*** Entries shown ***

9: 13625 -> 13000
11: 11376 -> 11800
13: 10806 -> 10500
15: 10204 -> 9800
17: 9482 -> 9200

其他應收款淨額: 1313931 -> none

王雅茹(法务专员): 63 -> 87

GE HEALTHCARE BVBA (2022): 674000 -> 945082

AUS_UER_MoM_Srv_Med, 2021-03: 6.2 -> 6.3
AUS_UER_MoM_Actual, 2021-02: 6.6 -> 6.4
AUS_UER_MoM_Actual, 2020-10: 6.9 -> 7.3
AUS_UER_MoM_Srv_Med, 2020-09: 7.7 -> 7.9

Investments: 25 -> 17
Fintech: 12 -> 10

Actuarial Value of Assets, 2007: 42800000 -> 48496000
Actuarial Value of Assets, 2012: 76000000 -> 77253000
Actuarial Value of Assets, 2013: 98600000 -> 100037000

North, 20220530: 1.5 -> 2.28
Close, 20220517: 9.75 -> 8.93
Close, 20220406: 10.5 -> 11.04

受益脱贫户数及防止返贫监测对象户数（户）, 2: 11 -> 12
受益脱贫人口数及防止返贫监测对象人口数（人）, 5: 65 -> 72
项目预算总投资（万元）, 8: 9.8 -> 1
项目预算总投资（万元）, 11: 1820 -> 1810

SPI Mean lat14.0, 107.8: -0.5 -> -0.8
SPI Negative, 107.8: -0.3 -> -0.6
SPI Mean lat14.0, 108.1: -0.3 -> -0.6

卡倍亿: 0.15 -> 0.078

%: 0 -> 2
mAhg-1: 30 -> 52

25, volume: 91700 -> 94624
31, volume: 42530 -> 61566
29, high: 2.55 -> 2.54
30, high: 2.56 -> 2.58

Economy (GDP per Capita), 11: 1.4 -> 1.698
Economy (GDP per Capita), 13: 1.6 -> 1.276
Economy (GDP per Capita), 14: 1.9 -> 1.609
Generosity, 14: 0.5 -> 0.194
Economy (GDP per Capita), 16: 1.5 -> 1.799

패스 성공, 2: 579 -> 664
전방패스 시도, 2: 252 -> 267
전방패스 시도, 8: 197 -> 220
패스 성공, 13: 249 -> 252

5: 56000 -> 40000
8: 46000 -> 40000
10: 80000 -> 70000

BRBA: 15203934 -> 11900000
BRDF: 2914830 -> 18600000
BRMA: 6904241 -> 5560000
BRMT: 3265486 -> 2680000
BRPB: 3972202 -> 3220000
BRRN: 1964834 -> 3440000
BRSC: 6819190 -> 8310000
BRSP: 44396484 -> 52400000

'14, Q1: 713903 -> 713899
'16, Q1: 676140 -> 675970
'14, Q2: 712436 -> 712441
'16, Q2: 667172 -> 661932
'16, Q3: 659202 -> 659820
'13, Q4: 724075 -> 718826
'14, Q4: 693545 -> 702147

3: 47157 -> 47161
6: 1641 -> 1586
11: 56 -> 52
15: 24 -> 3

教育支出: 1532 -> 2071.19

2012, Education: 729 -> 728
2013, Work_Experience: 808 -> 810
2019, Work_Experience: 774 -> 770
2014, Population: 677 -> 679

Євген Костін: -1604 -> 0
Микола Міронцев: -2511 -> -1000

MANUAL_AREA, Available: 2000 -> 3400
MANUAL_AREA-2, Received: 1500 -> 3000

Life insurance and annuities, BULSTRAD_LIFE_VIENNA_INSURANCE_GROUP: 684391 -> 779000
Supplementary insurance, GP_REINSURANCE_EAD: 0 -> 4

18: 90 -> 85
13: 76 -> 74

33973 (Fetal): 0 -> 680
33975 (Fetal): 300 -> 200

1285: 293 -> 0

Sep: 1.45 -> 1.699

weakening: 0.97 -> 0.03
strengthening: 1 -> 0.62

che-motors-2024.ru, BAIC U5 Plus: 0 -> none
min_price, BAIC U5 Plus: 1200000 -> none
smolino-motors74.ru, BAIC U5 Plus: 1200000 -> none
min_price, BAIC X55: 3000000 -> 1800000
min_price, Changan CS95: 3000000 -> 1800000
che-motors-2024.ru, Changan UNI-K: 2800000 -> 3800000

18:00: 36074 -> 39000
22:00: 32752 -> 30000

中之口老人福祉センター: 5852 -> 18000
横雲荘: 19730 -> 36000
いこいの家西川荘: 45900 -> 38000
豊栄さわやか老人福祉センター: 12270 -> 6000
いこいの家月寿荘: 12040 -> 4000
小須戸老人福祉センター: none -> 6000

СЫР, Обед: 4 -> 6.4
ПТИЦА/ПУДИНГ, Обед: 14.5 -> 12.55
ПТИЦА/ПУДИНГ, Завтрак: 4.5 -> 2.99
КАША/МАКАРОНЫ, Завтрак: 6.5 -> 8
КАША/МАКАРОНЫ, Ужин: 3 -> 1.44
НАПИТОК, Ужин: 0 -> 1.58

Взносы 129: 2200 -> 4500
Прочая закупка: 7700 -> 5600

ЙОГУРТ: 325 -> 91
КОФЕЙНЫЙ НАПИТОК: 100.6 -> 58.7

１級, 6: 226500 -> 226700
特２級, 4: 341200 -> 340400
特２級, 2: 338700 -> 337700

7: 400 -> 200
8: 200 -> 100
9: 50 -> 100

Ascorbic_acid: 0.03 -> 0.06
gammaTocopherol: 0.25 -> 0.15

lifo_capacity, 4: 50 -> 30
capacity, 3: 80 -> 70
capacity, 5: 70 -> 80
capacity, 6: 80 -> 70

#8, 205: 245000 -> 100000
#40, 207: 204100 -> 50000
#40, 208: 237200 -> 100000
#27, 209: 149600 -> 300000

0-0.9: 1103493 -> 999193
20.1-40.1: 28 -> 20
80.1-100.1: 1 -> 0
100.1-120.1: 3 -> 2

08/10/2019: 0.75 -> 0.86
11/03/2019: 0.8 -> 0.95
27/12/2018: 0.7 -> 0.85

***

▸ Problem: Locate the lines above that contain "ПУДИНГ" and copy them.

▸ Solution to this problem:
ПТИЦА/ПУДИНГ, Обед: 14.5 -> 12.55
ПТИЦА/ПУДИНГ, Завтрак: 4.5 -> 2.99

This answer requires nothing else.